W tym roku po raz pierwszy będziemy obchodzić Narodowy Dzień Pamięci o Polakach – Ofiarach Ludobójstwa dokonanego przez OUN-UPA na Kresach Wschodnich II RP. Prezydent podpisał właśnie ustawę w tej sprawie. – To kolejny krok w godnym uszanowaniu pamięci Polaków zamordowanych na Wołyniu i w Małopolsce Wschodniej – skomentował wicepremier Władysław Kosiniak-Kamysz.
Pomnik Ofiar Ludobójstwa dokonanego przez nacjonalistów ukraińskich na obywatelach II RP na terenie województw południowo-wschodnich w latach 1942–1947.
Z inicjatywą upamiętnienia ofiar rzezi wołyńskiej wyszli posłowie Polskiego Stronnictwa Ludowego (PSL). W czerwcu parlament przyjął ustawę ustanawiającą dzień 11 lipca Dniem Pamięci o Polakach – Ofiarach Ludobójstwa dokonanego przez OUN-UPA na Kresach Wschodnich II Rzeczypospolitej Polskiej. Wczoraj prezydent Andrzej Duda poinformował, że podpisał ustawę. – To kolejny krok w godnym uszanowaniu pamięci o pomordowanych na Wołyniu i w Małopolsce Wschodniej, którzy zginęli za to, że byli Polakami – ocenił w mediach społecznościowych wicepremier, minister obrony narodowej Władysław Kosiniak-Kamysz.

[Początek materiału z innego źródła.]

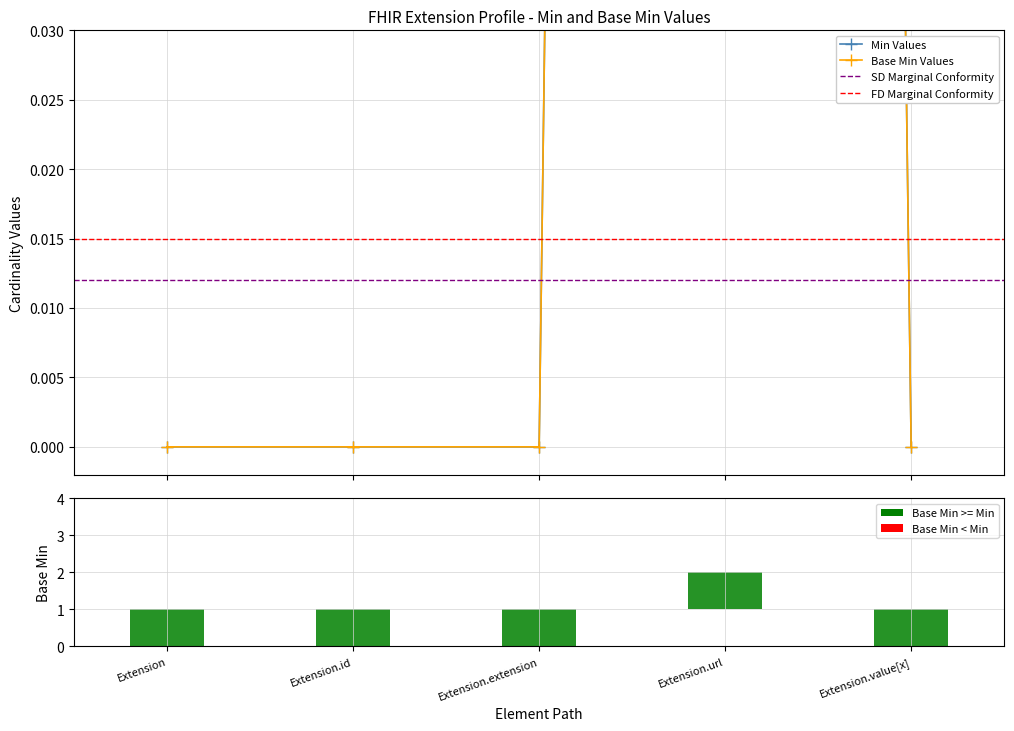

How many Min values are between 0 and 1?

5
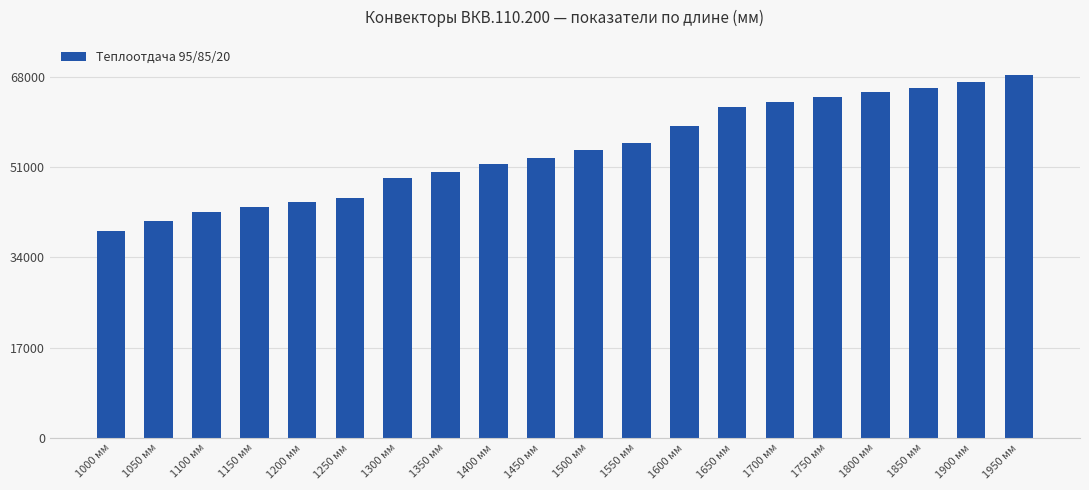

How many series are shown in this chart?

1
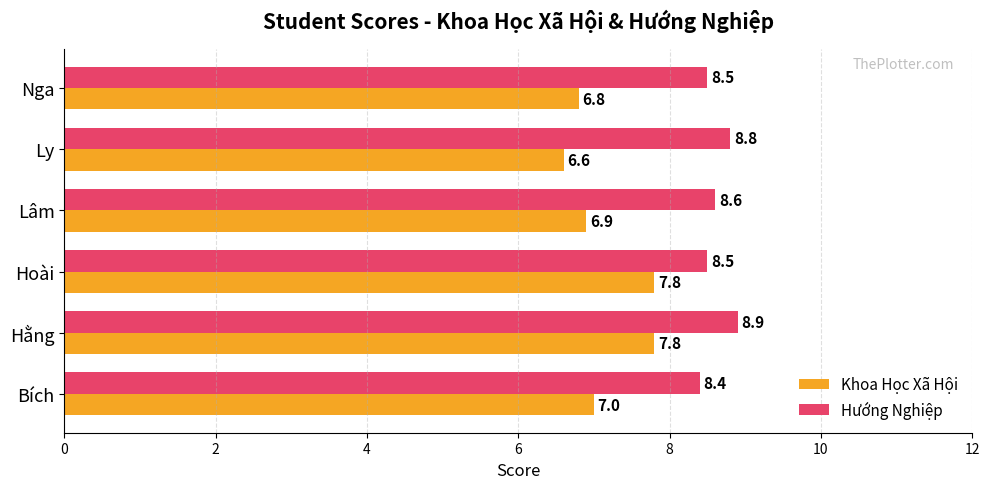

The Khoa Học Xã Hội series shows 6.9 at Lâm. True or false?

True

Data 11 lipca nawiązuje do tzw. krwawej niedzieli w 1943 roku, w czasie której ukraińscy nacjonaliści dokonali skoordynowanych ataków na prawie sto polskich małych miasteczek i wsi położonych na Wołyniu i w Małopolsce Wschodniej. Tylko tego dnia, zdaniem historyków Władysława i Ewy Siemaszków oraz Instytutu Pamięci Narodowej, mogło zginąć od 3 do 4 tys. Polaków: kobiet, dzieci oraz starców. Szacuje się, że w lipcu 1943 roku zamordowano od 10 do 12 tys. osób.
Prześladowania Polaków na Wołyniu, Podolu i we Wschodniej Małopolsce trwały w latach 1943–1945. W czystkach przeprowadzonych przez ukraińskich nacjonalistów z UPA oraz członków lokalnych bojówek życie straciło od 50 do ponad 100 tys. Polaków. Wydarzenia te ze względu na masowość i brutalność zbrodni nazwano rzezią wołyńską.
Nowe święto państwowe ma charakter symboliczny i nie jest dniem ustawowo wolnym od pracy.